В солнечный день я сидела в госпитальном саду на скамейке.

— Нина, — позвал меня Васька. Я оглянулась, вид у него был возбужденный и радостный, — Нина, ты только не волнуйся и не прыгай, идем тихонечко, к тебе отец приехал.

Он вцепился в меня, как клещ, и не давал бежать, но бежать и не надо было, потому, что на дорожке между деревьями показался папа. Он сам бежал ко мне, протянув руки, и я упала на них, не в силах сказать ни слова.

— Моя Нинка, — промолвил он, задыхаясь то ли от бега, то ли от волнения, — живая. Большая какая стала!

Я не понимала ничего из того, что он говорит, я просто смотрела на него и трогала его, и никак не могла поверить, что это папа посадил меня на скамейку и сел рядом, живой, невредимый, родной — прежний.

— А ты помолодел, папа, честное слово!

— Похудел!

— И седой. И уже подполковник!

— Расту, дочка.

— А я что-то никак.

Мы сидели и говорили о всяких мелочах, обходя молчанием Гешу.

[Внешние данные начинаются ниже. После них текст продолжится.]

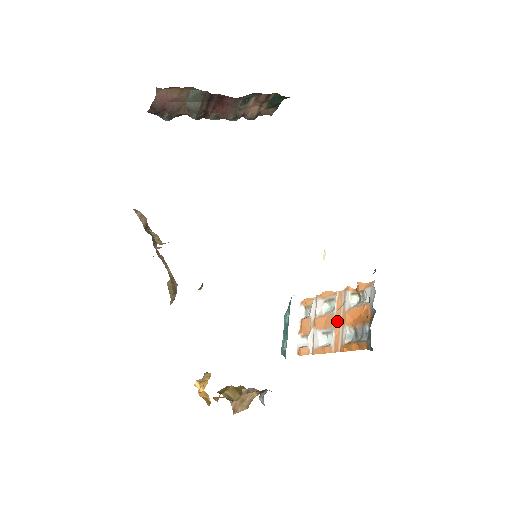
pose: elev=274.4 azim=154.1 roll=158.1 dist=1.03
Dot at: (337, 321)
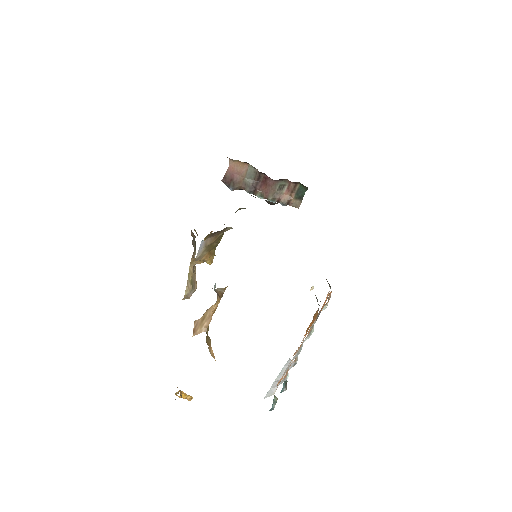
Dot at: occluded
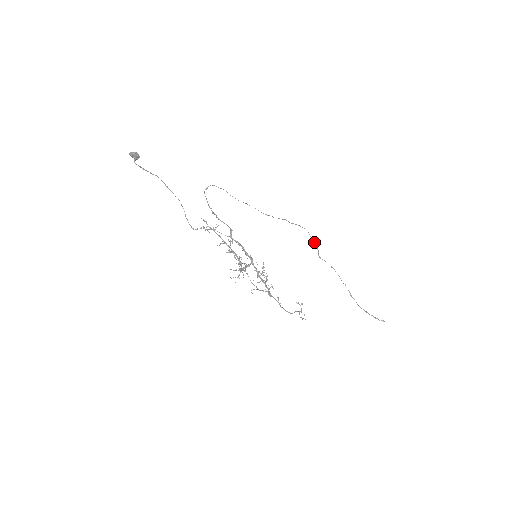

И от этого умалчивания я до боли остро почувствовала, что нет его у нас.

— Скоро кончится война, — сказал папа, — и приедем мы с тобой домой.

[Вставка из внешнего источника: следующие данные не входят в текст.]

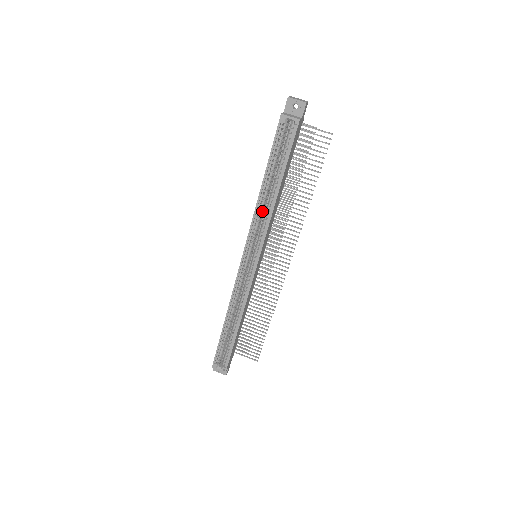
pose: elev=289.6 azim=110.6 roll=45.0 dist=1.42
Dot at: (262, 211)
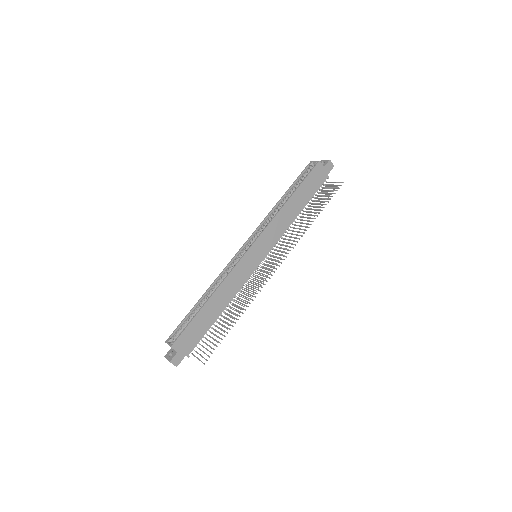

Я представила, как мы с папой приезжаем в Заречье. И жутким мне показалось возвращение в наш опустевший дом, где уже никогда не раздадутся голоса мамы и Гешки. Не в силах сдержаться, я заплакала.

— Папа, а как же мы без Гешкн-то жить будем? Пусть бы лучше меня убило.

Он рывком прижал мою голову к себе, и я не могла видеть его глаз и была рада этому.

Не надо мне было говорить этих слов. Не надо! И не надо было вспоминать о Гешке, потому что папа, конечно, ни на минутку не забывал о нем и даже во сне, наверное, помнил, что нашего Гешеньки нет.

Папа задержал дыхание, словно старался и никак не мог проглотить комок, вставший в горле.

— Прости меня, папа!

— Ты не смей даже думать об этом, Нинка, сказал папа охрипшим голосом.

Мы долго сидели молча. Потом я спросила:

— А как ты узнал, что яздесь?

— Твой друг написал. Кстати, он пишет мне гораздо чаще, чем ты.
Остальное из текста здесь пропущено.